Why does this matter? How do outdated feedback operations affect the data?
It’s important because, in data analysis, both quantity and quality matter. Sub-optimal feedback mechanisms compromise both.
As I mentioned, outdated survey modalities can both depress response rates and create a feedback lag. A small n-size in survey responses makes it hard to draw meaningful conclusions from the data, and weeks-delayed experience-feedback data makes conversations with stakeholders difficult to hold. “Data cynicism” is real and can lay waste to efforts to enhance the patient experience.
Data quality also matters. Too often, traditional surveys restrict themselves to simple, multiple-choice questions. While these can be important for standardizing feedback, they also lack contextual richness. Without it, leaders may have trouble pinpointing specific areas for intervention.
This is why open-ended patient comments can be much more helpful. They give consumers a voice—on their own terms and in their own words.
Once organizations have this data, what’s the best way to use it?
The most obvious answer is to use the data for experiential improvement. When data is timely and properly analyzed, it yields fine-grained insight for action.
Crucially, however, there are important use-cases for feedback data that go beyond what happens in the hospital. The most important of these is service recovery.
Even the most reliable institutions encounter errors in service. Often, what defines high-performing organizations is how they react to such setbacks. Prompt, appropriate action can win back the goodwill of frustrated customers. Delayed action—or worse, no action at all—risks alienating them forever.
A robust data-collection process, coupled with a screening mechanism for service recovery, can make all the difference for organizations trying to retain their customers.
A further use for feedback data is in service of transparency. The surging demand for transparent healthcare data is a trend that institutions should not resist. 90% of healthcare consumers start their healthcare journey online, and 60% of consumers select their doctor based primarily on online ratings and reviews. It’s essential for organizations to convert patient feedback to online ratings and reviews, and credibly present these to consumers. That’s only possible when the underlying data is sound.
How might all these efforts transform the patient-provider relationship?

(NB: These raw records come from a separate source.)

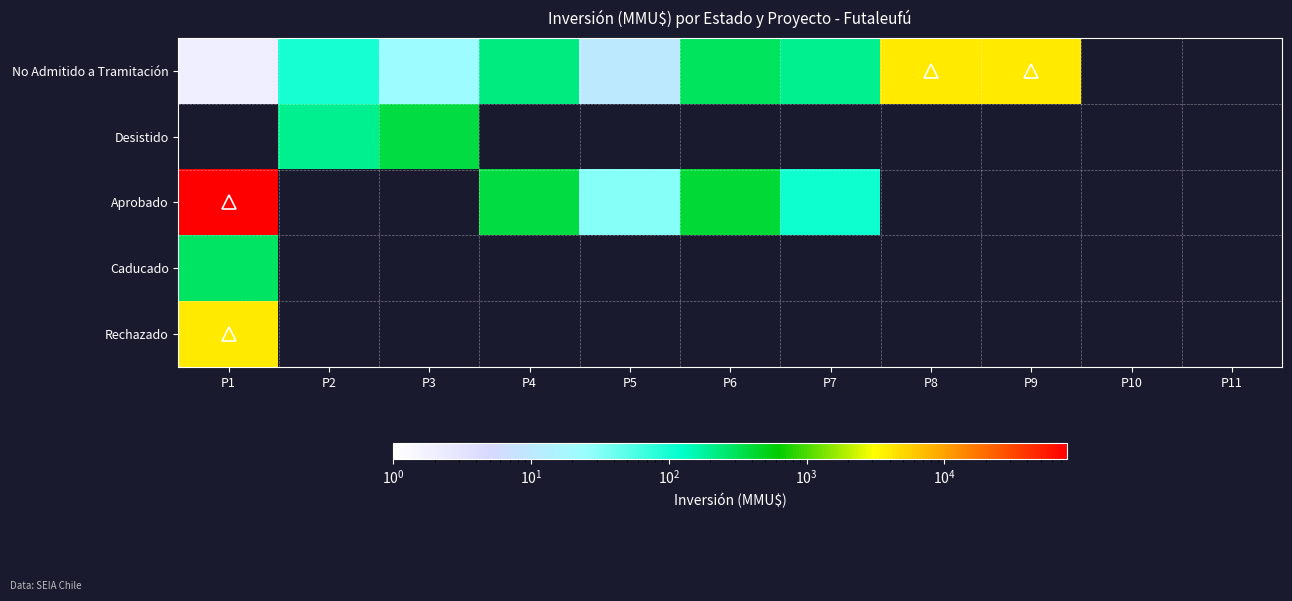

What is the greatest value displayed?

78000.0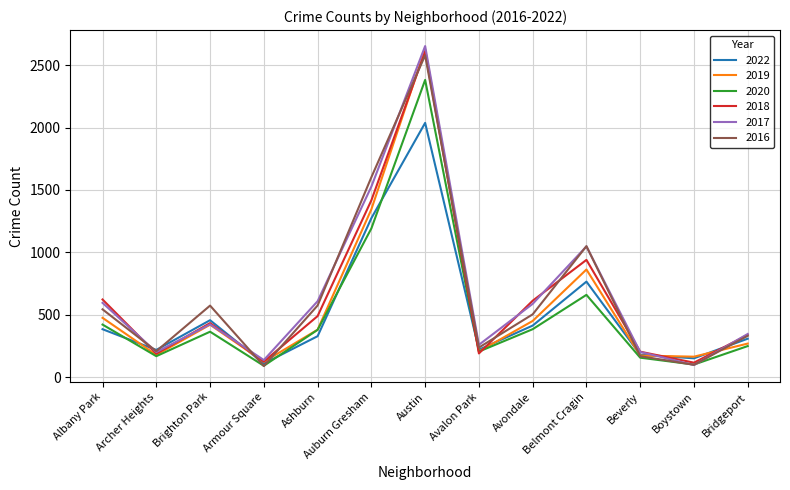

Is the value of 2017 at Armour Square greater than the value of 2018 at Bridgeport?

No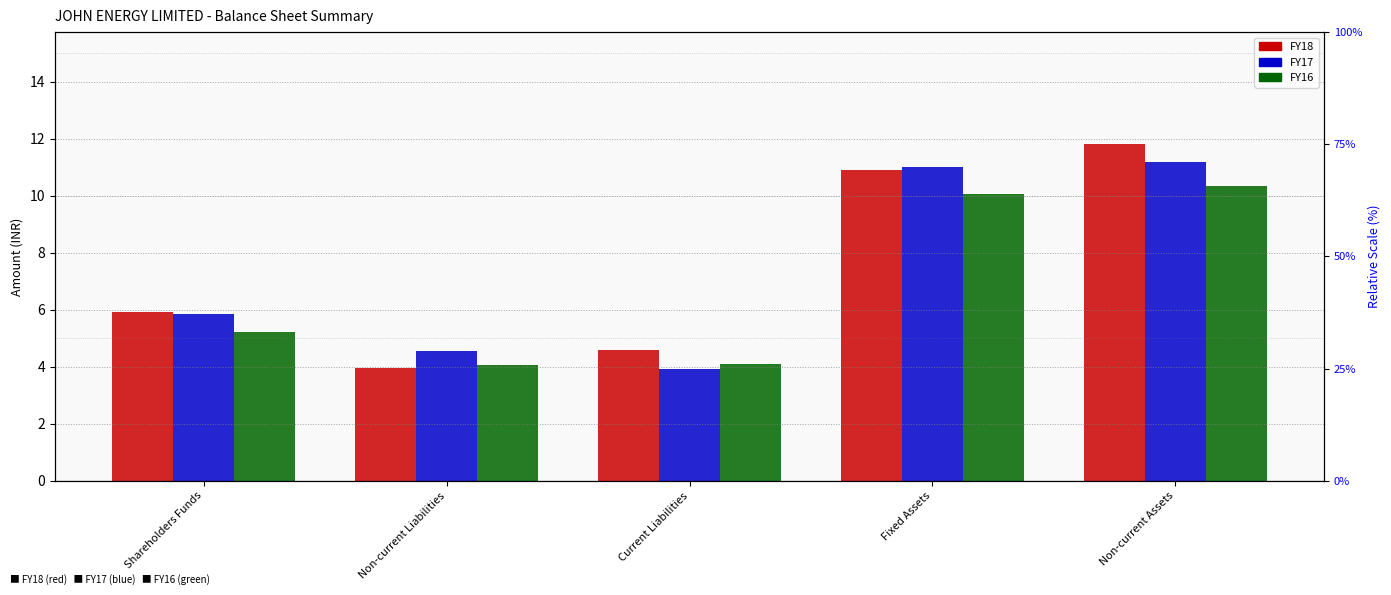

Reading left to right, transcribe all the data shown in this chart.

FY18: 5.9	4.0	4.6	10.9	11.8
FY17: 5.8	4.5	3.9	11.0	11.2
FY16: 5.2	4.1	4.1	10.1	10.3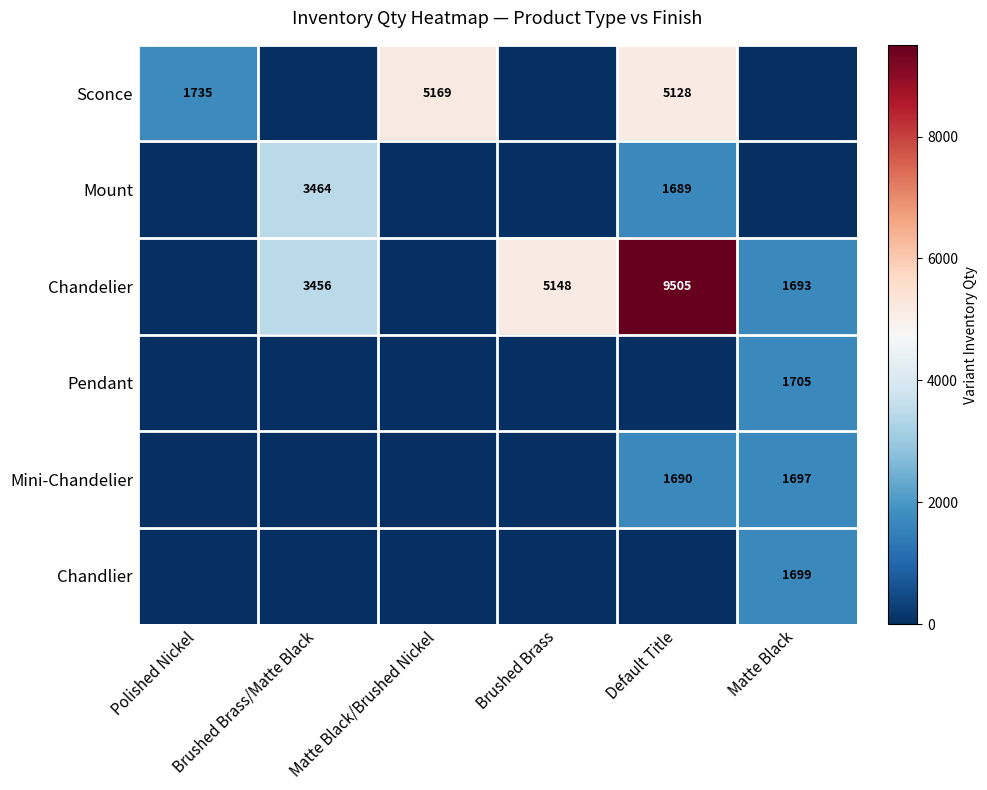

Between Matte Black/Brushed Nickel and Matte Black, which is larger?

Matte Black/Brushed Nickel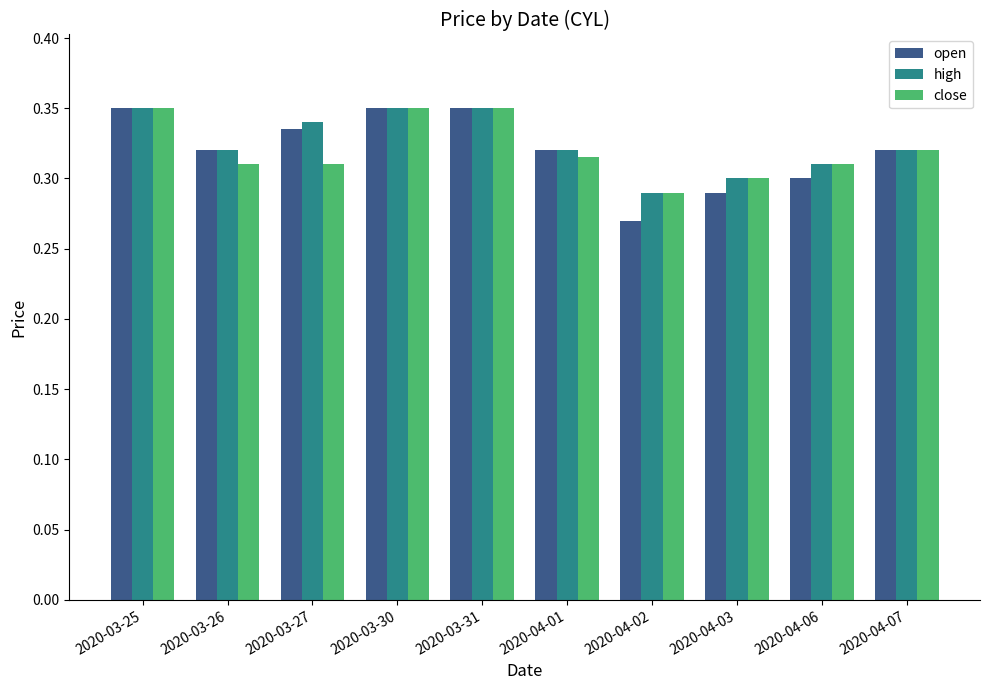

How many bars are there in total?

30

NRC Health’s research has consistently found that consumers are ready for a deeper relationship with their healthcare providers. That’s even more true now, in the midst of a public-health crisis.
Consumers don’t just want providers who will mend their illnesses and injuries. They’re looking for partners who can help them guide their decision-making, preserve their wellness, and improve their quality of life. Customers are, in effect, inviting providers to play a deeper role in their lives.
In tracking, understanding, and exceeding the customer’s evolving expectations, leaders have a unique opportunity to fundamentally reshape the patient-provider relationship.